Forum promotes safer social environment for LGBTQ community

In the wake of an attack on a student and his boyfriend near campus last month, UA and Tucson community members are exploring how to create safer social spaces and address hate crimes.

The attack in early March, in which two men were assaulted while leaving a gay bar on Fourth Avenue, prompted a number of sponsors to host a community forum Thursday on how to create a safer environment for members of the LGBTQ community.

One of the victims is a member of Pride Law, a student organization within the James E. Rogers College of Law. Pride Law, the Office of LGBTQ Student Affairs, the Nightlife Safety Project and Wingspan hosted the forum.

Community members were able to direct questions to a panel of representatives from the Pima County Attorney’s Office, the Southern Arizona Center Against Sexual Assault, the Tucson Police Department, Wingspan and IBT’s, where the attack took place.

“Whenever incidents of violence occur in the LGBT community, it has a ripple effect – it has an impact on LGBT people who were not directly affected by the violence,” said Casey Chimneystar Condit, the programs manager of Wingspan. “When incidents like that occur it’s important to come together to talk about ways to come together or find solutions and ensure that people feel like they are living in a community where their rights are being respected and they have routes to safety.”

Although forum organizers were asked to focus more on creating a safer environment, rather than the incident that prompted the discussion, panelists did address how the incident was handled by law enforcement. A police report wasn’t filed because the officer who responded told the victim that he did not have enough evidence for an arrest, said Capt. Jim Webb, head of TPD’s downtown division.

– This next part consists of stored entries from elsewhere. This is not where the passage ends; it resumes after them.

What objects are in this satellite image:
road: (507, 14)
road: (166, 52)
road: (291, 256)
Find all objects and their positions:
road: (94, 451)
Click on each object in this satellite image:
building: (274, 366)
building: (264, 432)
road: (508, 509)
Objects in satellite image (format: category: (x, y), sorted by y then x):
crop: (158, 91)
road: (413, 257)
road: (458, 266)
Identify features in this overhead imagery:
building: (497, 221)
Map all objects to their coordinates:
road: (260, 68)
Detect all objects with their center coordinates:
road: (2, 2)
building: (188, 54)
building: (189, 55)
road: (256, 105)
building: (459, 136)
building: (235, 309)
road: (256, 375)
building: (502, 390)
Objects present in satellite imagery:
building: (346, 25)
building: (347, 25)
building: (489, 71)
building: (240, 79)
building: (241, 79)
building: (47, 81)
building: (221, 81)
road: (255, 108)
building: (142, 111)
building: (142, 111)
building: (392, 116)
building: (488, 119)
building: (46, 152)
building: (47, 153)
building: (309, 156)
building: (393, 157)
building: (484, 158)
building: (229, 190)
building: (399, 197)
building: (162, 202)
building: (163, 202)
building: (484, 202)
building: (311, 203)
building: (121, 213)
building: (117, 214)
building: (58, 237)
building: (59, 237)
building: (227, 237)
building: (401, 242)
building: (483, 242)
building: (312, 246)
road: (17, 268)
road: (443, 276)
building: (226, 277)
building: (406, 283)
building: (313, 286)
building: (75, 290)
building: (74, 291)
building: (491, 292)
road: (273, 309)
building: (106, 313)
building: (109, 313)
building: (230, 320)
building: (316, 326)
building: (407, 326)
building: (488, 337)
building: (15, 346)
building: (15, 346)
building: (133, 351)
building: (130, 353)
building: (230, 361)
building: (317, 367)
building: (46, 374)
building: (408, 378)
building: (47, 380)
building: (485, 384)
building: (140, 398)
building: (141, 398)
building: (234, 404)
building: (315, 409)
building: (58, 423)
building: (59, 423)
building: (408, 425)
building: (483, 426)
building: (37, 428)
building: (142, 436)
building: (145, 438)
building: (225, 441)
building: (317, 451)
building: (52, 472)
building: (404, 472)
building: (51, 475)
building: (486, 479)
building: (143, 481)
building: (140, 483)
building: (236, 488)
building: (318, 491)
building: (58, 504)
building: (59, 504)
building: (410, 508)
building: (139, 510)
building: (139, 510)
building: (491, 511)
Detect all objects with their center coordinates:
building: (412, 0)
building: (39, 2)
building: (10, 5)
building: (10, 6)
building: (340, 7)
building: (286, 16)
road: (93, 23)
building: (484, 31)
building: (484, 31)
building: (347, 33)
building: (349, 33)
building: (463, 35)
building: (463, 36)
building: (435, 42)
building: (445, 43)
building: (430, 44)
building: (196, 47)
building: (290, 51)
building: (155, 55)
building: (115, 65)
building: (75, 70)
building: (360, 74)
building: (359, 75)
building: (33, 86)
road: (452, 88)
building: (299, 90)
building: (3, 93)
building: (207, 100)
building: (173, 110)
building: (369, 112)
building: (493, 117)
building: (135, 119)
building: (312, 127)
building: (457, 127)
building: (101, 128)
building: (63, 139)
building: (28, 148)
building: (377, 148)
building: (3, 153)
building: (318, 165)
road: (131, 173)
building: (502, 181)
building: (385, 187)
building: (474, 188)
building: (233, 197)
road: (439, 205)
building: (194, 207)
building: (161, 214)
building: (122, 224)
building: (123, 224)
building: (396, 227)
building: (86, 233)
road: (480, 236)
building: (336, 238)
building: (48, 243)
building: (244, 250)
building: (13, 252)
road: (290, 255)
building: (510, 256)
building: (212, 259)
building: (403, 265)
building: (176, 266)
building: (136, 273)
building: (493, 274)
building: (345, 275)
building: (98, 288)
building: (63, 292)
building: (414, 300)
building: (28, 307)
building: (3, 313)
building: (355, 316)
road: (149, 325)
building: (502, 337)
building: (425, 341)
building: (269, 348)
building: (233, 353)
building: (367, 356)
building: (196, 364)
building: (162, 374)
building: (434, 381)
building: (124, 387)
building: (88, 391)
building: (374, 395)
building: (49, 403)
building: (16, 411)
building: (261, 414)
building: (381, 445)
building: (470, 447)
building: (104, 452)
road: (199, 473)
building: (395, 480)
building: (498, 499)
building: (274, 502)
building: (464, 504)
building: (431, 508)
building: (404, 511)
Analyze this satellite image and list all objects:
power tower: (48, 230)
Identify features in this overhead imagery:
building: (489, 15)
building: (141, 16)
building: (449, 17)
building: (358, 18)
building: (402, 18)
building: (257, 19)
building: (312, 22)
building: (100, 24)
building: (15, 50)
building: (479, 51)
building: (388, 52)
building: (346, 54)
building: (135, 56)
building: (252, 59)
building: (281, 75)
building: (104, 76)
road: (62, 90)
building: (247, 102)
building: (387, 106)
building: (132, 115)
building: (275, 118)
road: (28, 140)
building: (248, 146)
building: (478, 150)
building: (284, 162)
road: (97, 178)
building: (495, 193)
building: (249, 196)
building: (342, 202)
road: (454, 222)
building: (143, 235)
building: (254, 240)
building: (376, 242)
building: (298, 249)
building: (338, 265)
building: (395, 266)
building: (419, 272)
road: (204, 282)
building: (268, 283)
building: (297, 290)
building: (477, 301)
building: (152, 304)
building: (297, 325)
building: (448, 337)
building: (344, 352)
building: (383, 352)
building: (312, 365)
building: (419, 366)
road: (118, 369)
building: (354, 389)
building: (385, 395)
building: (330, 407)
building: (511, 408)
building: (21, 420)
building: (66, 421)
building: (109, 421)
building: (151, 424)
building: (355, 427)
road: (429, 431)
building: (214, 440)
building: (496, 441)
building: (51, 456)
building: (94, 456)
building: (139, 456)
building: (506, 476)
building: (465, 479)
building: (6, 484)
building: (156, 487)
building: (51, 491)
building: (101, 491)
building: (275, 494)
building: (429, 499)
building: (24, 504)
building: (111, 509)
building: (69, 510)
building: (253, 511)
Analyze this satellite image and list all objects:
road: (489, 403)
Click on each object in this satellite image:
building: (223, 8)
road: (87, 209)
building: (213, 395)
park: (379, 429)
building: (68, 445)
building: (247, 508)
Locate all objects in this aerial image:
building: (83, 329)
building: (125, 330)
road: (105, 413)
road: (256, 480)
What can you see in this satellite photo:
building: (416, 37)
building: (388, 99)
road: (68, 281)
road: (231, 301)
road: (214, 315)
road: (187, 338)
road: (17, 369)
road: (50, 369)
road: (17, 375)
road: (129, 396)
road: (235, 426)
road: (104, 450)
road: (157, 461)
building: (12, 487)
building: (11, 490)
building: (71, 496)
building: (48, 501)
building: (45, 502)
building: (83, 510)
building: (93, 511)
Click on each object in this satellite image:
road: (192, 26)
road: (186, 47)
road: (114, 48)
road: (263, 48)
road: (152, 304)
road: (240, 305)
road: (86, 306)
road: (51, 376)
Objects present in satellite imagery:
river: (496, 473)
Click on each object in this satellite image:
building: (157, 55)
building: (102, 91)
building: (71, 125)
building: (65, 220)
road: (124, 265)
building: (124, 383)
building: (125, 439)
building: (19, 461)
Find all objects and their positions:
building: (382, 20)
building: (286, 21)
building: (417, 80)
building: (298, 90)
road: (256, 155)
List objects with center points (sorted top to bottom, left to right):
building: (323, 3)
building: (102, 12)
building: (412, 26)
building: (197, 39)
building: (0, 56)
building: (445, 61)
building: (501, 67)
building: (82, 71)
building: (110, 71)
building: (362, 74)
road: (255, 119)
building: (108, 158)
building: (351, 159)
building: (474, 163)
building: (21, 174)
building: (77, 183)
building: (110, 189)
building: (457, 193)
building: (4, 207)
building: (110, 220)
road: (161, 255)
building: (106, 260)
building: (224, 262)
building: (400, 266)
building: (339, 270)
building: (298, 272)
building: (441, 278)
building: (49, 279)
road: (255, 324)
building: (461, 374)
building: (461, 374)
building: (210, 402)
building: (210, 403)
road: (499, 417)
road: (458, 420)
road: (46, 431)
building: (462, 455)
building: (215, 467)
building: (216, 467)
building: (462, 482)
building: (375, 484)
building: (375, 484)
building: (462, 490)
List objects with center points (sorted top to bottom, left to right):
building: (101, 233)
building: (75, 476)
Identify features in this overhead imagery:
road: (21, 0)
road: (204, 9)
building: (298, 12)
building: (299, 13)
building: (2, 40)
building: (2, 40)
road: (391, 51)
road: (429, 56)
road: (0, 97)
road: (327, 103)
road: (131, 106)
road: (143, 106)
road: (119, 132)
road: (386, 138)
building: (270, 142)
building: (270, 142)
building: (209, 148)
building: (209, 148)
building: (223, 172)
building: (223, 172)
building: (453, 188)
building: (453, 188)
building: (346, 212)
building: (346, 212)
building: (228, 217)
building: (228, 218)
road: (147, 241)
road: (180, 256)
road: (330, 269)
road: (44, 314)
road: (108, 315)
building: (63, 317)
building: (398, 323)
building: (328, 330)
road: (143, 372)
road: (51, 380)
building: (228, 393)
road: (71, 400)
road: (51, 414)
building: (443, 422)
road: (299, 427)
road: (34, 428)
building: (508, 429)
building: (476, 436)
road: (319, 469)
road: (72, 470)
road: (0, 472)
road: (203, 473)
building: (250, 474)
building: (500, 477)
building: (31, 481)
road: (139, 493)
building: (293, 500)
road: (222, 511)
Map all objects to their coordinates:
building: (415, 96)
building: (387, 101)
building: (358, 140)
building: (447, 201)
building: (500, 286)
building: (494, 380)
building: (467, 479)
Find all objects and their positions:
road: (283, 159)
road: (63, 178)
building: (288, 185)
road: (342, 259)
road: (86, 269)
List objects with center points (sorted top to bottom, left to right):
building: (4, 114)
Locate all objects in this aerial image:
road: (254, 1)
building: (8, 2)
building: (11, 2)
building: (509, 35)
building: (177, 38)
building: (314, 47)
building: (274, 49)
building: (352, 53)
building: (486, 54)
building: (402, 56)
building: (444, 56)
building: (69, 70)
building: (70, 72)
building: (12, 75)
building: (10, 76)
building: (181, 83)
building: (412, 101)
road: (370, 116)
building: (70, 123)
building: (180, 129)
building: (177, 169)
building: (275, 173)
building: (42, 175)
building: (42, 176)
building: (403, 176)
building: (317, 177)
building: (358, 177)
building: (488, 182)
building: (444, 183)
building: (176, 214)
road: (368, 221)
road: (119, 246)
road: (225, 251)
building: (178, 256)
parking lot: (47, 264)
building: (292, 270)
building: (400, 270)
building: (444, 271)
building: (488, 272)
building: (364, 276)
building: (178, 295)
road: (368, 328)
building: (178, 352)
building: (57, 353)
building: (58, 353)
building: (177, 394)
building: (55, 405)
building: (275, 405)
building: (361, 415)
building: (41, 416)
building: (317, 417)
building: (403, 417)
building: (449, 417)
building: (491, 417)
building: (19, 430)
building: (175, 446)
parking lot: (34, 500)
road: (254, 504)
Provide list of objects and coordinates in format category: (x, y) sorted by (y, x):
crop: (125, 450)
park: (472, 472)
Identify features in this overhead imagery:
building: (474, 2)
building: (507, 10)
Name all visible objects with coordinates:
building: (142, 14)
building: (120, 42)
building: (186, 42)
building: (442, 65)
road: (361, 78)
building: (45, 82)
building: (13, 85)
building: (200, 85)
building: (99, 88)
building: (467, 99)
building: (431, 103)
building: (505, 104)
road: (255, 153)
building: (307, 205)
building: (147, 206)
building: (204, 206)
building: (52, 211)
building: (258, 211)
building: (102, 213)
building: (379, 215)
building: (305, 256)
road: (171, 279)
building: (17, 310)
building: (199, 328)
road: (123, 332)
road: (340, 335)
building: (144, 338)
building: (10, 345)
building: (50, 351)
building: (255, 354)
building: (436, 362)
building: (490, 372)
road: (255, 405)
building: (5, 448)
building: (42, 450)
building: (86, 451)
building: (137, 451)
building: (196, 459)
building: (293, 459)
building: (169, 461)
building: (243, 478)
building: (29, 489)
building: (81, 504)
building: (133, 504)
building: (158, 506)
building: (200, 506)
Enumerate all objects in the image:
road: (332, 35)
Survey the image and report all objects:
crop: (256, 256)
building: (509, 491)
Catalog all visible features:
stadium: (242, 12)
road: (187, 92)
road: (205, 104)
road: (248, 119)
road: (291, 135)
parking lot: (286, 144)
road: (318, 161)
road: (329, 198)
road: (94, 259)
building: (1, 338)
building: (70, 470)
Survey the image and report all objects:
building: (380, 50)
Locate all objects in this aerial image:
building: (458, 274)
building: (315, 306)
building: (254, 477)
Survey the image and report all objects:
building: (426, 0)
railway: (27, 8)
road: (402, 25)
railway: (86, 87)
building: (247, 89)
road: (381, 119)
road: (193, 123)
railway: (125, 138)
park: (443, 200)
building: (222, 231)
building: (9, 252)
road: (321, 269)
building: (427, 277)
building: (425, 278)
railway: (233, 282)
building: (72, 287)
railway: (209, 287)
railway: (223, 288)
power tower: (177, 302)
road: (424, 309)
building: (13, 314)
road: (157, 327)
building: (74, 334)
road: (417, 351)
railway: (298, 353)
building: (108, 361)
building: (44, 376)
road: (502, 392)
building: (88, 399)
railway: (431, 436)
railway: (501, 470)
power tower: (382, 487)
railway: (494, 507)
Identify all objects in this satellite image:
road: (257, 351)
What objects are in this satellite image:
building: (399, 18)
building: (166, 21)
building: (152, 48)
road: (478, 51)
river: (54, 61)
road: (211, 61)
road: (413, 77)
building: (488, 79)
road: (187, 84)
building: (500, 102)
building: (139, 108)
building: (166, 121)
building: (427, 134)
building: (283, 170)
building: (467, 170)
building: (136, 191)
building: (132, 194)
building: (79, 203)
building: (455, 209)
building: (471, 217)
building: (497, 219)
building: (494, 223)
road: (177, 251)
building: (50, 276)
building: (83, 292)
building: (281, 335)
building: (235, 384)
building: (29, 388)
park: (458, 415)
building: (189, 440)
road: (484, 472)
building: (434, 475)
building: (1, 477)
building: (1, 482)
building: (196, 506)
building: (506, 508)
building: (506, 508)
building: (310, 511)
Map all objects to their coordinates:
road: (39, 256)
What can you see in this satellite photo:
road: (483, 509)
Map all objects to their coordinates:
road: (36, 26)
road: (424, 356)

That has been handled and dealt with, Webb added.

Valerie Berg, a detective for TPD, emphasized the importance of reporting hate crimes.
“We ask everybody to report these types of crime because that crime or that incident happened to you — you’re a victim — and we take that very seriously,” Berg said. “Without anybody reporting those types of incidents we’re not going to know what’s going on here in Tucson.”

Nationwide statistics are maintained by the FBI and the Bureau of Justice. According to the FBI, there are about 8,000 reported hate crimes a year. The Bureau of Justice, which collects data using victim surveys, found there are about 200,000 hate crimes each year.

“Just so you know, Tucson is very similar across the nation,” said Kent Burbank, the director of Victim Services for the Pima County Attorney’s Office. “There is a big discrepancy across the nation on this issue of reporting. So if law enforcement doesn’t report about it, it’s not going to hit the FBI. It’s a problem nationwide in terms of low reporting.”

Safe Streets AZ, a project of the Southern Arizona Center Against Sexual Assault, distributed business cards at the forum and encouraged attendees to report harassment. Safe Streets AZ tracks harassment on Google Maps.

The forum explored other issues, such as politicized violence and how TPD officers are trained to respond to it.

Humanity and sensitivity training are mandatory before becoming a police officer, Webb said. Two to three training sessions are also provided each year on various topics, he added.

The department has changed over the last few decades, said Webb, who first joined the force 28 years ago. There are openly gay officers and negative comments about the gay community are no longer a problem, he said.

Michael Kramkowski, the owner of IBT’s, agreed that law enforcement’s relationship with the LGBTQ community has improved over time.

“It’s a very different world now, especially with a lot of the younger officers. They are more interactive, more open-minded now, and understand the community more now than they ever have in the past,” Kramkowski said. “I think that is a part that is changing with them, maybe not fast enough with some officers, but especially with the majority of officers.”